What makes the Earth pass through Ice Ages?
Robert Ehrlich of George Mason University in Fairfax, Virginia thinks that the sun havs cycles of rise and fall on timescales of around 100,000 years. He made a computer model depicting how temperature fluctuates in the sun's interior.
Standard says the temperature of the sun's interior is maintained constant by gravity and nuclear fusion.
Ehrlich made his suppositions based on the fact that slight variations should be possible on the research of Attila Grandpierre of the Konkoly Observatory of the Hungarian Academy of Sciences, which in 2005 found that magnetic fields in the sun's core could generate small instabilities in the solar plasma, correlated to local oscillations in temperature.
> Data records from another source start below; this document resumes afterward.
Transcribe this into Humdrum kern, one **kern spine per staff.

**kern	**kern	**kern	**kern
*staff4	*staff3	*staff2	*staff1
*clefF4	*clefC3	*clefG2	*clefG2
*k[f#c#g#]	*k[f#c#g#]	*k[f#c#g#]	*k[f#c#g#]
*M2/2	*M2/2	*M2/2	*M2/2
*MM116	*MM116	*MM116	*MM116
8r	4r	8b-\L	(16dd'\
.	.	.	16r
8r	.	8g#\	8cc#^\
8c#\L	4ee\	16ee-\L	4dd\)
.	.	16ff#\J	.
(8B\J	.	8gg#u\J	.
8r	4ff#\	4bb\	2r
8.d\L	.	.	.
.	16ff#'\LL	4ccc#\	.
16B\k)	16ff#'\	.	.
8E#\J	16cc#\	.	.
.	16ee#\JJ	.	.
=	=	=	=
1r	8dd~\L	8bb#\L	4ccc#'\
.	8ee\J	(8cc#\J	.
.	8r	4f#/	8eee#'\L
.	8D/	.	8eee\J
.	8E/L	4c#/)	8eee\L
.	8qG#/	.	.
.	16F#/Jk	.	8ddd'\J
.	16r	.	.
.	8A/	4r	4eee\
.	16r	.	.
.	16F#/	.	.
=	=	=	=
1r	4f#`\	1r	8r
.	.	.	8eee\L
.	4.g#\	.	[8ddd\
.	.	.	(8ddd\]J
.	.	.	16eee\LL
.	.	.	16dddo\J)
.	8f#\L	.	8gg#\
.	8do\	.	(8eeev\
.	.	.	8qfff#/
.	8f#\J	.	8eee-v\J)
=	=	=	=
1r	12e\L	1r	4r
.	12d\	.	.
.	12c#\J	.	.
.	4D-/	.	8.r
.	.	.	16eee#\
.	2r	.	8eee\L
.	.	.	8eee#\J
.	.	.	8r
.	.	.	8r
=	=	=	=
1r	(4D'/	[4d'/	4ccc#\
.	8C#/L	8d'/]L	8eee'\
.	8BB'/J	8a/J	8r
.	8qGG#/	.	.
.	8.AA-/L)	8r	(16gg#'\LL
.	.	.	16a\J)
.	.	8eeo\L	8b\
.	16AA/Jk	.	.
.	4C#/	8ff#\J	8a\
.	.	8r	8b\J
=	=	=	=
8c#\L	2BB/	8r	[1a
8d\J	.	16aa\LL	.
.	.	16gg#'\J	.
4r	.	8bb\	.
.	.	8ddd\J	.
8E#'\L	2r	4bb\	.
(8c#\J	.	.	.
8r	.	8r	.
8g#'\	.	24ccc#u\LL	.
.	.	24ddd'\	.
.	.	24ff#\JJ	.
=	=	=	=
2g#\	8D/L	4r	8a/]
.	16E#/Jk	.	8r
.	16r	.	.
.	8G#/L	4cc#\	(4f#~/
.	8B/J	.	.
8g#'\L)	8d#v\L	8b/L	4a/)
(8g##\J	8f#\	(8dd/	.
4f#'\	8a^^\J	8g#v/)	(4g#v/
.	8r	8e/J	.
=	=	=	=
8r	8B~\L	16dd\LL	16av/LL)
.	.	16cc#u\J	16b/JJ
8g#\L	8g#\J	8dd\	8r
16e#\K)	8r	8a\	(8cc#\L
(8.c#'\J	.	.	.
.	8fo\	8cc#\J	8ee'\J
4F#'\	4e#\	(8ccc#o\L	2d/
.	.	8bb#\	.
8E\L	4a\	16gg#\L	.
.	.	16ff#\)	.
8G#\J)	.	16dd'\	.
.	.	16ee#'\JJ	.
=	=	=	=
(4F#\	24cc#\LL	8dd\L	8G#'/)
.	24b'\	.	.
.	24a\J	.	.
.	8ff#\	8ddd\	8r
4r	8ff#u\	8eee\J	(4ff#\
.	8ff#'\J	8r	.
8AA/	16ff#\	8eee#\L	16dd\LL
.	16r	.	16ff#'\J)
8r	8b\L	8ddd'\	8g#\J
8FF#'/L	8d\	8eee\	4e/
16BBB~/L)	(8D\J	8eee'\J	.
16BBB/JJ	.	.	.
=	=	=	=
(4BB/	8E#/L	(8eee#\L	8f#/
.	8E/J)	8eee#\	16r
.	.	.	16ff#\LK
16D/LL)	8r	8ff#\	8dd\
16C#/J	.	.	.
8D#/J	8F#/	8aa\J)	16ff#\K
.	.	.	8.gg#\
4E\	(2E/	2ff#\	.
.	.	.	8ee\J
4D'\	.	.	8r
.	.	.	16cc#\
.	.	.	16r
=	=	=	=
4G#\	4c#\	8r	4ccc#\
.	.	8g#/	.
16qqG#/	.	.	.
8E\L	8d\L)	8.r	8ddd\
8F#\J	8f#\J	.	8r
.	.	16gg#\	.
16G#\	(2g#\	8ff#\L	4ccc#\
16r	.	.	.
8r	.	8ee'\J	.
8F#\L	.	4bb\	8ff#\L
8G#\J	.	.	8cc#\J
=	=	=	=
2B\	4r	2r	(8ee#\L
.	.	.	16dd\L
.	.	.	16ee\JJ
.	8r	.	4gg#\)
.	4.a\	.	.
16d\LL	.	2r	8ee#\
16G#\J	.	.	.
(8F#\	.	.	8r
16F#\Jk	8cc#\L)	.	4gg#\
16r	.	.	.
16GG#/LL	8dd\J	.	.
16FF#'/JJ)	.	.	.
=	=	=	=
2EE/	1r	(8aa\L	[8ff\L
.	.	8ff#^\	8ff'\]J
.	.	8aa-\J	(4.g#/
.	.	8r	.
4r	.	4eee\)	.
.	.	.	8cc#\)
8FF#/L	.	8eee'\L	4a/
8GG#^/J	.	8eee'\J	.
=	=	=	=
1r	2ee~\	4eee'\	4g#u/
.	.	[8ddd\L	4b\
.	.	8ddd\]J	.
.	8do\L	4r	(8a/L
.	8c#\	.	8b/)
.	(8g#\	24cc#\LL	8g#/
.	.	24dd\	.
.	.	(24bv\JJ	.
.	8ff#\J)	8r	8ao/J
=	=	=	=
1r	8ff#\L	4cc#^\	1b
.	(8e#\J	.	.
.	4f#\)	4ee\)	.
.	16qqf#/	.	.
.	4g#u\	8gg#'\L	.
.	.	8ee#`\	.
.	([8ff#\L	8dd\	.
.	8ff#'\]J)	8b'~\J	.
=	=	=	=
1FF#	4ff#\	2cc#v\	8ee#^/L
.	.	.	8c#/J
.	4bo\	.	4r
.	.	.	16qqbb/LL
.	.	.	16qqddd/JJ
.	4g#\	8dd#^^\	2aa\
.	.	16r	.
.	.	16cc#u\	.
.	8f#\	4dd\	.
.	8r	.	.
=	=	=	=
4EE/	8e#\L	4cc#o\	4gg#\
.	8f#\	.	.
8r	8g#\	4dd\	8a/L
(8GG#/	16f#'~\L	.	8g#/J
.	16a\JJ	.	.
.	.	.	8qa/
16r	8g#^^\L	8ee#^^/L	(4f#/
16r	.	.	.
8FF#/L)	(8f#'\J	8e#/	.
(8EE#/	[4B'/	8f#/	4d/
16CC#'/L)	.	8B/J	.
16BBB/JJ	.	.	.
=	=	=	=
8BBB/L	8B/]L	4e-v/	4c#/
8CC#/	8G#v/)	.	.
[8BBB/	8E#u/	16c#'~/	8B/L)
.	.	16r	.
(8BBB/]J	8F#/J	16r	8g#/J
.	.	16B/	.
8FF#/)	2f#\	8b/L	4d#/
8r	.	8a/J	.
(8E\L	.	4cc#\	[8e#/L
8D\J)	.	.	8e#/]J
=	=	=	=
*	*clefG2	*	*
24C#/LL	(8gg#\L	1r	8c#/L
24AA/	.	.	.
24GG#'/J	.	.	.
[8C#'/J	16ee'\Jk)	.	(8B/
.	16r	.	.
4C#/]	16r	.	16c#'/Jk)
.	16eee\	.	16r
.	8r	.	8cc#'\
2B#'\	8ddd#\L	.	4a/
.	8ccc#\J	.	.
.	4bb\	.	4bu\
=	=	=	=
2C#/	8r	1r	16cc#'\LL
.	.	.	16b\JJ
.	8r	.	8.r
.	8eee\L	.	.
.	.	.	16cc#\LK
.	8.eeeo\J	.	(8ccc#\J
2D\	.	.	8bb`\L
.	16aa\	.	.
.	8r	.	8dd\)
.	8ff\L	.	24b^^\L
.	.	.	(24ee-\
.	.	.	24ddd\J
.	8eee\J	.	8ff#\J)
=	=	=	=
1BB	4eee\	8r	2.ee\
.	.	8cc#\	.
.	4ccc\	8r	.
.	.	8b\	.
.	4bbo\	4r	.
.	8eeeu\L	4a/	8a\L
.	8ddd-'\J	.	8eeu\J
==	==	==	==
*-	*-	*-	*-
The computer model reveals that some oscillations could enhance one another, turning into long-lived temperature variations. The sun's
interior temperature would oscillate around its medium temperature of 13.6 million kelvin in cycles of 100,000 or 41,000 years.
These timescales coincide with Earth's glaciations: in the past two million years, ice ages have installed approximately each 100,000 years and before their rhythm was at each 41,000 years.
The most accepted idea is that the glaciations are provoked by subtle changes in the Earth's orbit, named the Milankovitch cycles: Earth's orbit gradually shifts pattern from a circle to a slight ellipse and back again roughly every 100,000 years, changing the amount of sun heat the Earth receives.
But Milankovitch cycles cannot explain why the glaciations shifted frequency a million years ago. "In Milankovitch, there is certainly no good idea why the frequency should change from one to another," says Neil Edwards, a climatologist at the Open University in Milton Keynes, UK.
And the temperature shifts provoked by Milankovitch cycles seem not to be big enough to induce glaciations; they should be enforced by feedback mechanisms on Earth, like an alteration of carbon dioxide circuit made by the ice, the weakening of the greenhouse effect. "If you add their effects together, there is more than enough feedback to make Milankovitch work," he says. "Milankovitch cycles give us ice ages roughly when we observe them to happen. We can calculate where we are in the cycle and compare it with observation," he says. "I can't see any way of testing [Ehrlich's] idea to see where we are in the temperature oscillation."
Ehrlich agrees that his theory is hard to prove, as variation over 41,000 to 100,000 years is too slow to be studied. "If there is a way to test this theory on the sun, I can't think of one that is practical," he said. There would be one way: red dwarfs, much smaller stars than the sun and consequently with short enough oscillation periods to be watched.